If a seat is out of reach, they will throw their purse like a Justin Verlander fastball to the exact target to secure the seat. This can probably explain why Korea has had such great success at the Olympics!

Even if the space is only big enough for half a bum to be perched, any ajumma worth her salt can squeeze in and widen it enough to seat herself.

Among their many skills is an ability to make noise, either by non-stop popping of the chewing gum or by shouting on the phone in a high-pitched voice. This way, the bus driver never falls asleep on long distance trips!

Their unrivalled athletic skills also work well at large discount stores. On the last day of a limited time sale, speed and strength are key. After shopping, it doesn’t seem to be a problem for them to walk all over the town with a ton of shopping bags in-hand and a heavy bundle on top of their heads.

Looking at their softer sides, ajumma are natural social lubricants. Far from shy, they are gregarious and readily make friends with anybody. If you are alone and lost on a mountain, at a wedding with nobody to talk to or having a fight on the telephone, seek out an ajumma. They can hash out a deal and solve problems with their great negotiation skills and sociability.

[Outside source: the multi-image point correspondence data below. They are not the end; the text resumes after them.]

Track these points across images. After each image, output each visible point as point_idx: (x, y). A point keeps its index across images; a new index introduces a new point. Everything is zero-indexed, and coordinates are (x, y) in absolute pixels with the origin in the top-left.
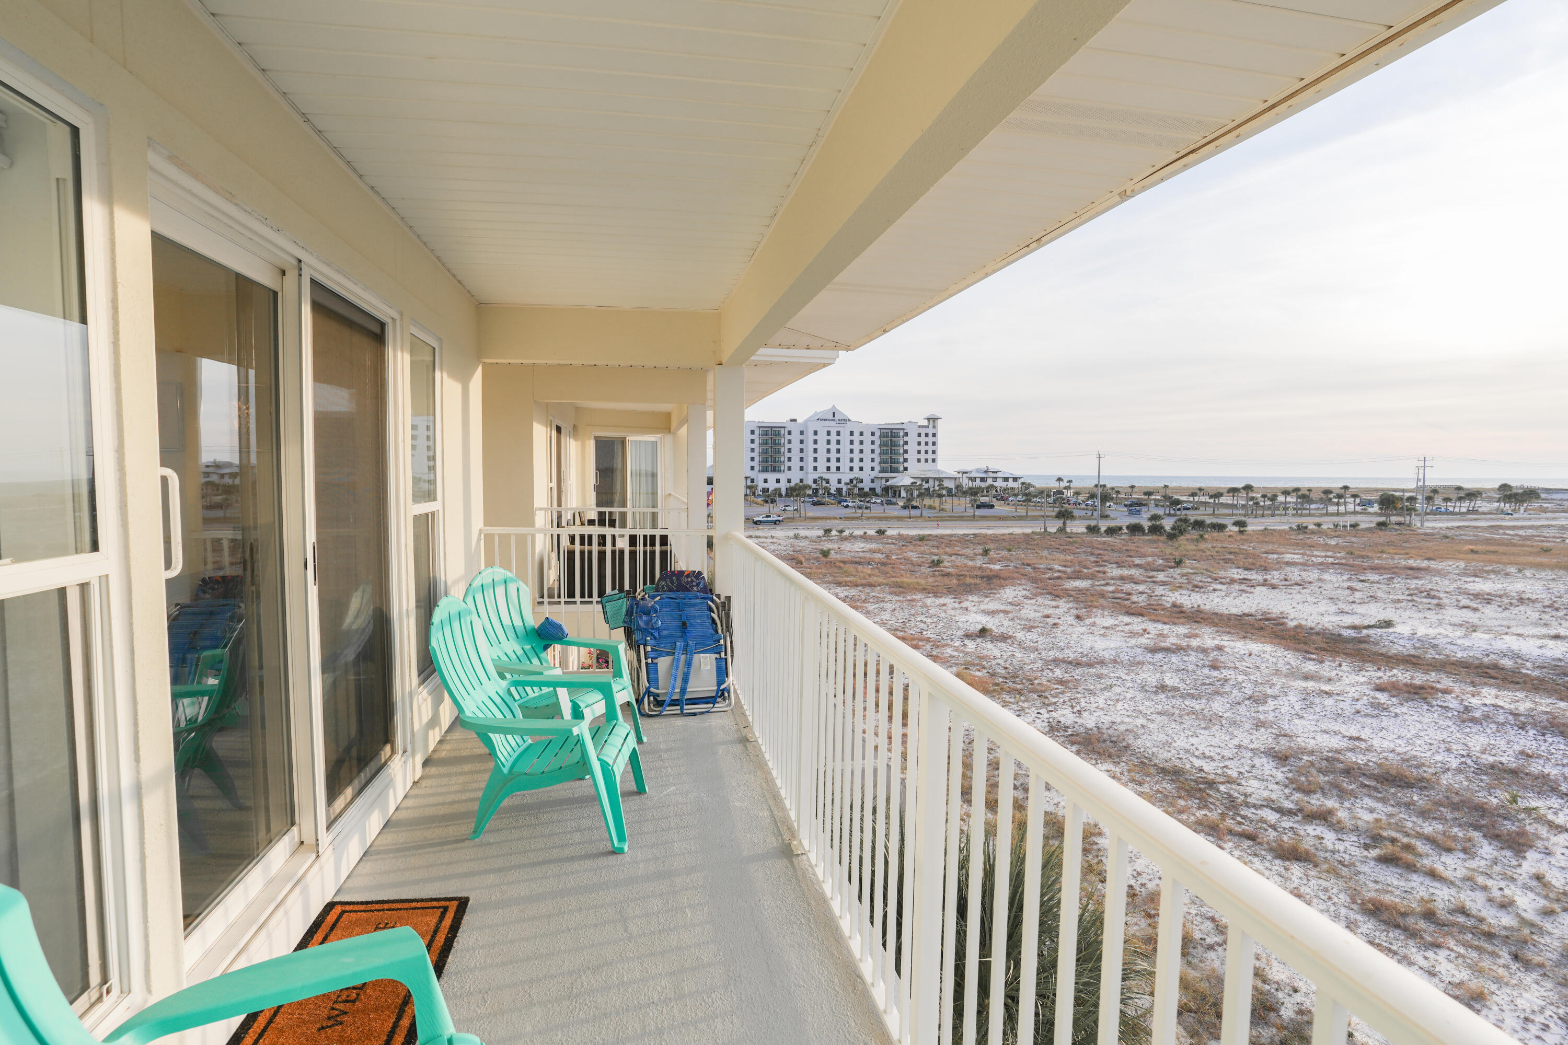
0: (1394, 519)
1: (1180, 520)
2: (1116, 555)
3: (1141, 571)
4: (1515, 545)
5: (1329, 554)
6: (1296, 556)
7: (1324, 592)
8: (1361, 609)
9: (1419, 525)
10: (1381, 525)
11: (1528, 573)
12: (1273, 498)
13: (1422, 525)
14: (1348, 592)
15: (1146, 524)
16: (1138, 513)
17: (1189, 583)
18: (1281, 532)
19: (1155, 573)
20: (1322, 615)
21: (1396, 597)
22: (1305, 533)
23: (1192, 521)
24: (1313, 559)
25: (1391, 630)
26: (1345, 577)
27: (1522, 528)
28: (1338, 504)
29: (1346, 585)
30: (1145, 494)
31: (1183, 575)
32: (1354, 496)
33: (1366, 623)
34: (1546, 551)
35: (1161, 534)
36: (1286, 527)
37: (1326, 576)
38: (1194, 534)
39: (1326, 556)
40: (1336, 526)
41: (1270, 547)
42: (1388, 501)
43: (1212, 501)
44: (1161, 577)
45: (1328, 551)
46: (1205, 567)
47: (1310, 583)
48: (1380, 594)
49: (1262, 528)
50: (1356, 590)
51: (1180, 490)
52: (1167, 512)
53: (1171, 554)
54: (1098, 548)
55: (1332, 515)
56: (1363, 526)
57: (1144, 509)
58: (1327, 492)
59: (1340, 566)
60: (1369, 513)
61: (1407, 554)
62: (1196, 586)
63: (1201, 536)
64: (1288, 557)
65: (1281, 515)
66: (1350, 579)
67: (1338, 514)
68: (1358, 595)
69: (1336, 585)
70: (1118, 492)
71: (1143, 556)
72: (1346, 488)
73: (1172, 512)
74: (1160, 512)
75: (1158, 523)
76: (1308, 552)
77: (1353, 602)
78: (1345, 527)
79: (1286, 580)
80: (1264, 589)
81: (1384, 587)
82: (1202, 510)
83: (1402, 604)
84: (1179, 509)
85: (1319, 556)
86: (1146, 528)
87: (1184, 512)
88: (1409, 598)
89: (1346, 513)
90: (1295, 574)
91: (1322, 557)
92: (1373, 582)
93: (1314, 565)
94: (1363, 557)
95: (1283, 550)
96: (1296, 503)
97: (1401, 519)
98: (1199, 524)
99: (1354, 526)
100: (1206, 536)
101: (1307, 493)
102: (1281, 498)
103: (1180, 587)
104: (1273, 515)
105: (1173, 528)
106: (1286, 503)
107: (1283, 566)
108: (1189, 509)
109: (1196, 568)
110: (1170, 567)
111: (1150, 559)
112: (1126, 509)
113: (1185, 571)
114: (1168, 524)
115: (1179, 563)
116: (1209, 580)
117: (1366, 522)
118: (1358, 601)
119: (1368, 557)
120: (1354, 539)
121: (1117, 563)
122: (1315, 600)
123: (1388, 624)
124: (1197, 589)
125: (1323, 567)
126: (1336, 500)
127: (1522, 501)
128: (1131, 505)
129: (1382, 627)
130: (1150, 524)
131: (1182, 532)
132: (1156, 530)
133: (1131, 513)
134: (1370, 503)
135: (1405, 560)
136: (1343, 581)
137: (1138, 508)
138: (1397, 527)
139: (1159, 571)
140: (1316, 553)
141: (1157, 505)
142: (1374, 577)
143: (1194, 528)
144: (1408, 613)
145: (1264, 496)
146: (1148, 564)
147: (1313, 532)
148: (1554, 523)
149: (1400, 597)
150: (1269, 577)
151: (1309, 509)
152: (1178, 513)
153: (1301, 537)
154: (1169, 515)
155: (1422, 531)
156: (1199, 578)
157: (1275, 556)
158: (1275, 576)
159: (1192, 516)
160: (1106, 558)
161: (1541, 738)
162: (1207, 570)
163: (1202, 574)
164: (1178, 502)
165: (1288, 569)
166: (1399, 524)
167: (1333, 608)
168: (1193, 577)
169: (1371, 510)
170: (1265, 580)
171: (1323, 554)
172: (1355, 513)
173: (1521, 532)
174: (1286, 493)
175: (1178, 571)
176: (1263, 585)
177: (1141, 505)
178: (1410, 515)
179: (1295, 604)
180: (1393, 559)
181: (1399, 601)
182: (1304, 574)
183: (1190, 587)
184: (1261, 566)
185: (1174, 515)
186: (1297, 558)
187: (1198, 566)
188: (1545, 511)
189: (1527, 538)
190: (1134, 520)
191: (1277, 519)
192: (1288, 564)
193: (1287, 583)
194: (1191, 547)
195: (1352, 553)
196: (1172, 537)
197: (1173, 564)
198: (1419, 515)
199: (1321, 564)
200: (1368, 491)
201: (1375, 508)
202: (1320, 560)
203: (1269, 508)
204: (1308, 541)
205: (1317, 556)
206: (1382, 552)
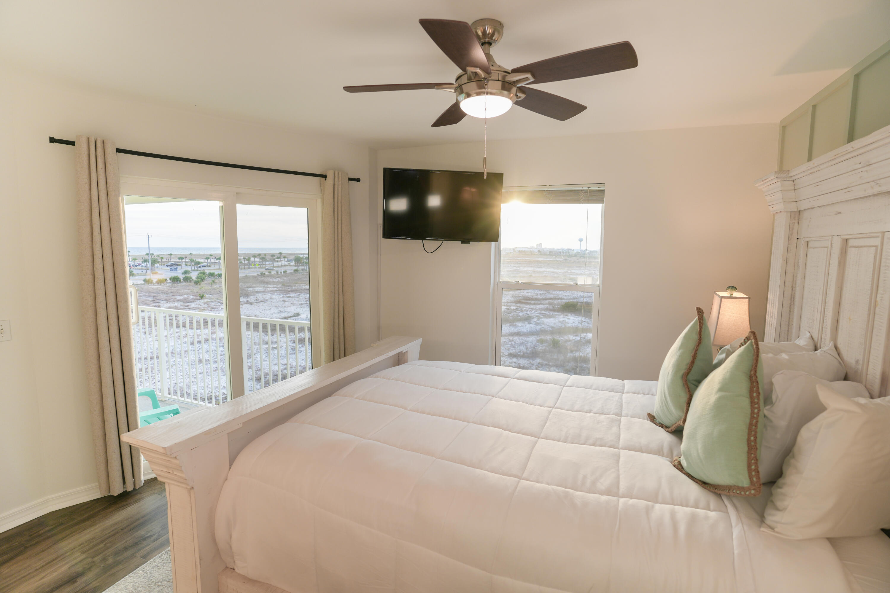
0: (301, 268)
1: (201, 273)
2: (165, 295)
3: (182, 303)
5: (275, 286)
6: (261, 288)
7: (273, 304)
8: (288, 310)
10: (296, 271)
12: (249, 260)
14: (283, 302)
15: (181, 277)
16: (176, 269)
17: (209, 307)
18: (254, 277)
19: (189, 304)
20: (272, 314)
21: (301, 303)
22: (264, 276)
23: (207, 273)
24: (268, 289)
25: (299, 317)
26: (281, 296)
28: (278, 261)
29: (282, 299)
30: (179, 258)
31: (205, 303)
32: (284, 257)
33: (290, 315)
35: (191, 282)
36: (255, 274)
37: (274, 296)
38: (209, 280)
39: (274, 287)
40: (277, 272)
41: (249, 284)
43: (217, 261)
44: (193, 305)
45: (274, 284)
46: (216, 298)
47: (267, 300)
48: (295, 302)
49: (244, 275)
50: (286, 301)
51: (200, 256)
52: (193, 269)
53: (197, 292)
54: (152, 293)
55: (276, 267)
56: (288, 272)
57: (179, 267)
58: (273, 256)
59: (280, 291)
60: (291, 266)
61: (305, 283)
62: (212, 308)
63: (213, 281)
64: (257, 289)
65: (253, 268)
66: (283, 297)
67: (278, 266)
68: (287, 303)
69: (278, 300)
70: (162, 258)
71: (181, 295)
72: (280, 253)
73: (196, 269)
74: (189, 268)
75: (188, 275)
76: (266, 286)
77: (285, 307)
78: (281, 272)
79: (257, 300)
80: (247, 305)
81: (297, 299)
82: (213, 267)
83: (303, 306)
84: (200, 267)
85: (271, 287)
86: (182, 279)
87: (203, 268)
88: (306, 302)
89: (282, 266)
90: (260, 297)
91: (272, 288)
92: (292, 297)
93: (268, 292)
94: (288, 286)
95: (255, 286)
96: (260, 262)
97: (303, 267)
98: (212, 275)
99: (285, 272)
100: (216, 281)
101: (264, 256)
102: (252, 259)
103: (204, 310)
104: (249, 268)
105: (198, 278)
106: (255, 262)
107: (255, 293)
108: (205, 266)
109: (212, 299)
110: (198, 300)
111: (186, 296)
112: (168, 268)
113: (206, 301)
114: (194, 275)
115: (202, 297)
116: (219, 304)
118: (286, 306)
119: (290, 286)
120: (285, 278)
121: (166, 300)
122: (269, 308)
123: (298, 315)
124: (213, 310)
125: (272, 292)
126: (277, 260)
128: (171, 265)
129: (296, 316)
130: (183, 276)
131: (203, 280)
132: (186, 279)
133: (171, 270)
134: (291, 260)
135: (305, 286)
136: (281, 298)
137: (175, 267)
138: (302, 271)
139: (191, 302)
140: (269, 286)
141: (186, 265)
142: (292, 295)
143: (209, 277)
144: (305, 309)
145: (244, 258)
146: (185, 299)
147: (268, 276)
149: (303, 302)
150: (249, 299)
151: (266, 265)
152: (199, 269)
153: (262, 279)
154: (194, 270)
156: (213, 304)
157: (251, 289)
158: (252, 299)
159: (208, 271)
160: (158, 298)
162: (217, 299)
163: (215, 301)
164: (198, 263)
165: (258, 294)
166: (302, 270)
167: (277, 311)
168: (210, 303)
170: (248, 301)
171: (272, 286)
172: (285, 265)
174: (255, 256)
175: (202, 301)
176: (246, 303)
177: (177, 265)
179: (261, 311)
180: (300, 286)
181: (302, 304)
182: (264, 296)
183: (209, 309)
184: (245, 294)
185: (197, 270)
186: (261, 289)
187: (212, 297)
190: (174, 274)
191: (252, 270)
192: (257, 292)
193: (257, 301)
194: (208, 287)
195: (284, 285)
196: (197, 283)
197: (199, 298)
199: (272, 291)
200: (290, 255)
201: (293, 263)
202: (271, 289)
203: (247, 264)
204: (266, 280)
205: (269, 288)
206: (296, 283)
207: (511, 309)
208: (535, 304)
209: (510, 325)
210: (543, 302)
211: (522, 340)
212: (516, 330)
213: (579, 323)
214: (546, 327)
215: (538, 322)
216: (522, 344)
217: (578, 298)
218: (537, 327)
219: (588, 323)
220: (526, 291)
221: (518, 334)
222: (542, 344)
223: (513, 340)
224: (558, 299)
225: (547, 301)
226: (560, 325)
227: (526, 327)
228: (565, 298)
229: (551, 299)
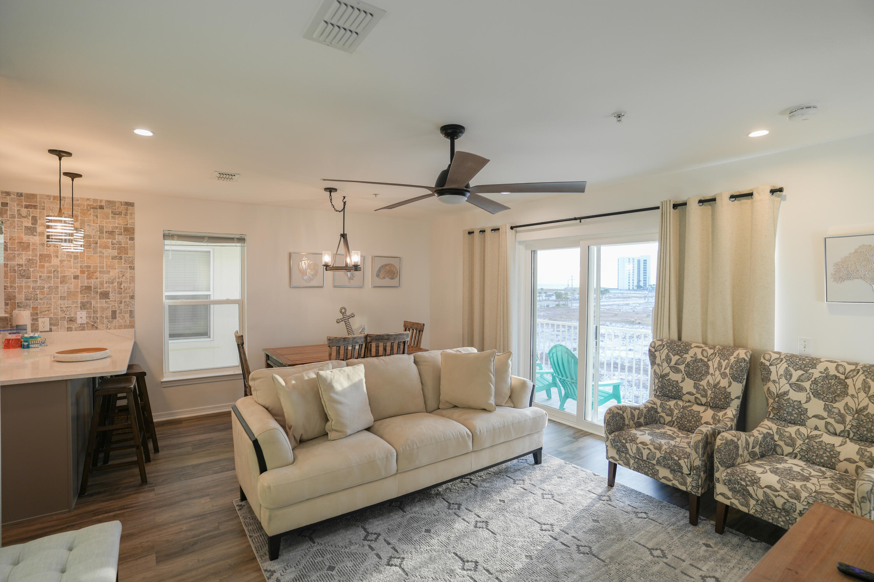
4: (605, 313)
9: (570, 305)
11: (614, 324)
13: (572, 305)
27: (605, 305)
34: (616, 315)
42: (559, 296)
117: (552, 305)
127: (603, 294)
148: (615, 303)
155: (572, 308)
161: (638, 390)
169: (551, 299)
173: (606, 307)
178: (567, 301)
188: (611, 298)
189: (609, 310)
198: (570, 300)
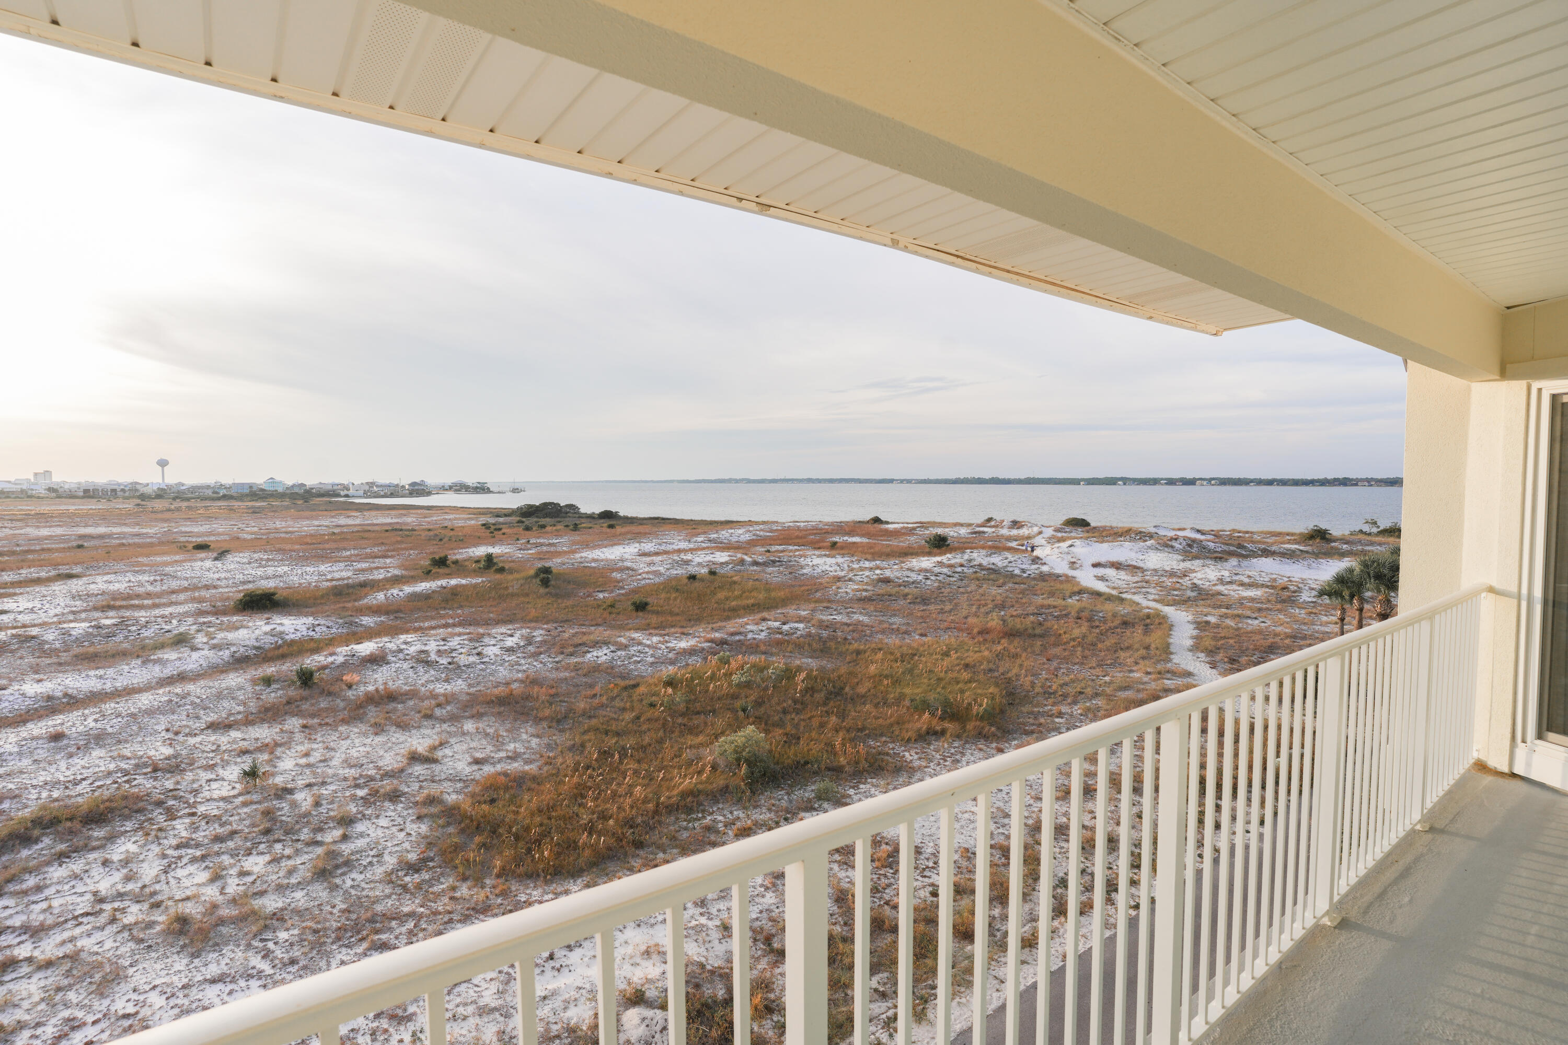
207: (108, 627)
208: (155, 606)
209: (144, 663)
210: (174, 597)
211: (210, 688)
212: (168, 671)
213: (308, 629)
214: (242, 649)
215: (215, 641)
216: (219, 696)
217: (254, 582)
218: (221, 653)
219: (328, 627)
220: (99, 579)
221: (182, 677)
222: (269, 686)
223: (188, 694)
224: (207, 587)
225: (182, 597)
226: (273, 640)
227: (193, 660)
228: (219, 583)
229: (186, 589)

Once upon a time, they were shy, blushing girls, but marriage and age gave them a social influence with some power. They have to be as strong and sometimes intimidating as they are in order to play different roles. Ajumma are judges, juries, referees, facilitators, conciliators, accountants, attorneys and generals. It’s often said that being a mother is the toughest job in the world, but try being an ajumma for a day. Hats off to them!